* Quoted passage:
○ ○ ○ ○ ○
Yeah...reviews.  We weren't sure if we should include them.  On the one hand, there's those kids who read about something in Rockpile or on Pitchforkmedia.com and are like, gotta get it, it got a great review, or think they should or shouldn't like something cause of the review.   We think you should experience things for yourself and not let some moron reviewer sway what you think.  So don't listen to us.  But, on the other hand, we're really opinionated.

Stereolab @ Royal Festival Hall, London
Rating:  25,000 ********************** ... 25,000
    Shut off the mics (which happened three times throughout the show, you’re fired RFH), and the silent freeze frame stars two front women who could easily work at Northborough Public Library, a drummer whose resemblance to comedian Louis Anderson is spooky, and three Beck-ians on guitars and keyboard.  A rather benign and well-groomed group that you could easily take to dinner at your racist grandfather’s house.  Switch the power on and you have the top of a pyramid, you have Shangri-La, you have a 5000-piece puzzle that puts itself together.  Sounds organic and cosmic.  Voices European and insect.   Rhythms that hijack your pulse.  A dynamic love song sung in French, backed by three keyboards, a trombone, and a high-pitched chant of “puppy puppy puppy puppy puppy love.”  Every acoustic electronic hybrid owes royalties to Stereolab.  Every clunk, every zip, every ‘je t’aime’ owes a nod to Stereolab.  If Stereolab were a food it would be a mouthful of sparkling gelatin-free jello.  If it were an island it would be Java: a godly network of water temples cascading down a mountain surrounded on all sides by the sea, inhabited by shaman, visited by loud American tourists in bikinis.
○ ○ ○ ○ ○
* Your tasks:
1. In the Stereolab review, how many times were the mics shut off during the show?
2. Pick up the Stereolab review after its last sentence and write on in the same voice.
Nothing in the listing is needed.

* Given information:
○ ○ ○ ○ ○
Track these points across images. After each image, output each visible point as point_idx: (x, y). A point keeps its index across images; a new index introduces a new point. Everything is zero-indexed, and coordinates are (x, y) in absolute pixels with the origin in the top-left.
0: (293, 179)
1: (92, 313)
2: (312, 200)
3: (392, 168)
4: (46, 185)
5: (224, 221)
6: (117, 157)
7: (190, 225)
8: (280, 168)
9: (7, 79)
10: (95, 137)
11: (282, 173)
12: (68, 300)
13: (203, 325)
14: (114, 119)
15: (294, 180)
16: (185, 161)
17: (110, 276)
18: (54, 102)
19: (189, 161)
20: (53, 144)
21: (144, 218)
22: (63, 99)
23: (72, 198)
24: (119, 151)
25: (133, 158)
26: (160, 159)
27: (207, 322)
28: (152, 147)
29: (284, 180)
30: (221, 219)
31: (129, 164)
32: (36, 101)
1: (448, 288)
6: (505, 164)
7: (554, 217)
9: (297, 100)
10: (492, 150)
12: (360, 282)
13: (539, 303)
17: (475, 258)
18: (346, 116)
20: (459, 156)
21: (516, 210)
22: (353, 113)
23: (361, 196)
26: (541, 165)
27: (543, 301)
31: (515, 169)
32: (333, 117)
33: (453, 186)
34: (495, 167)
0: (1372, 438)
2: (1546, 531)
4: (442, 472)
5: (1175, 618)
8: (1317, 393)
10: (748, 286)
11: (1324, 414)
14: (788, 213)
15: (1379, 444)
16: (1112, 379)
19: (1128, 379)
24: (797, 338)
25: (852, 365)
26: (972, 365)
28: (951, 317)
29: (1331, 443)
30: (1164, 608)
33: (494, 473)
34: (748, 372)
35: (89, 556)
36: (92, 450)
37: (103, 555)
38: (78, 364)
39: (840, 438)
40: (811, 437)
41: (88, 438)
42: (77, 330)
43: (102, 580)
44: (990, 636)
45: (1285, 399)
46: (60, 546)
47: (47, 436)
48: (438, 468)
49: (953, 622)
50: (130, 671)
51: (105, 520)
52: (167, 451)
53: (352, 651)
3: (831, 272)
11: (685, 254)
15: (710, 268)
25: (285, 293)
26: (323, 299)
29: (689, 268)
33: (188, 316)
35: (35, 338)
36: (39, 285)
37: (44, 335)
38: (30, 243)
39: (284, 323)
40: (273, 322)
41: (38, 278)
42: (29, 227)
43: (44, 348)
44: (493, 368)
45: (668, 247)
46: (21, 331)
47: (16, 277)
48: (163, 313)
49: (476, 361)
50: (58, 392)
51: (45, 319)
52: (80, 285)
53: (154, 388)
○ ○ ○ ○ ○
* Exercise answers:
1. Three times.

2.
-s.jo
 
 
 

Ryan Adams… “Gold”
    Rating:  8 ********
    What a name.  Both of them.  They each place some pretty high expectations on the bearer.  Ryan Adams, while a gifted musician has yet to match the feat of Bryan Adams’ “Everything I Do,” which spent 40 weeks at number one.  But we’ll let him slide, as he did win over one Meghan Moran.  However, “Gold,” while being a very good album, is maybe sterling silver, at best, or maybe a really nice cubic zirconium.  Basically, if you like Bob Dylan you might like this album.  If you like the Rolling Stones, you might like this album.  If you like Crosby, Stills, Nash, and/OR Young, you might like this album.  If you like the Who, you might like this album, or you might get pissed off that song 11 contains a guitar riff straight from the “Tommy” overture.  If you like “Heartbreaker,” you might not like this album.  You might like the 2nd disc that comes with it though.  And if you think Ryan Adams is a sexy motherfucker, you might like this album. (Bonus! You’ll also like looking at the various pictures of him with an American Flag, a girl, and a gun...it's so hot.)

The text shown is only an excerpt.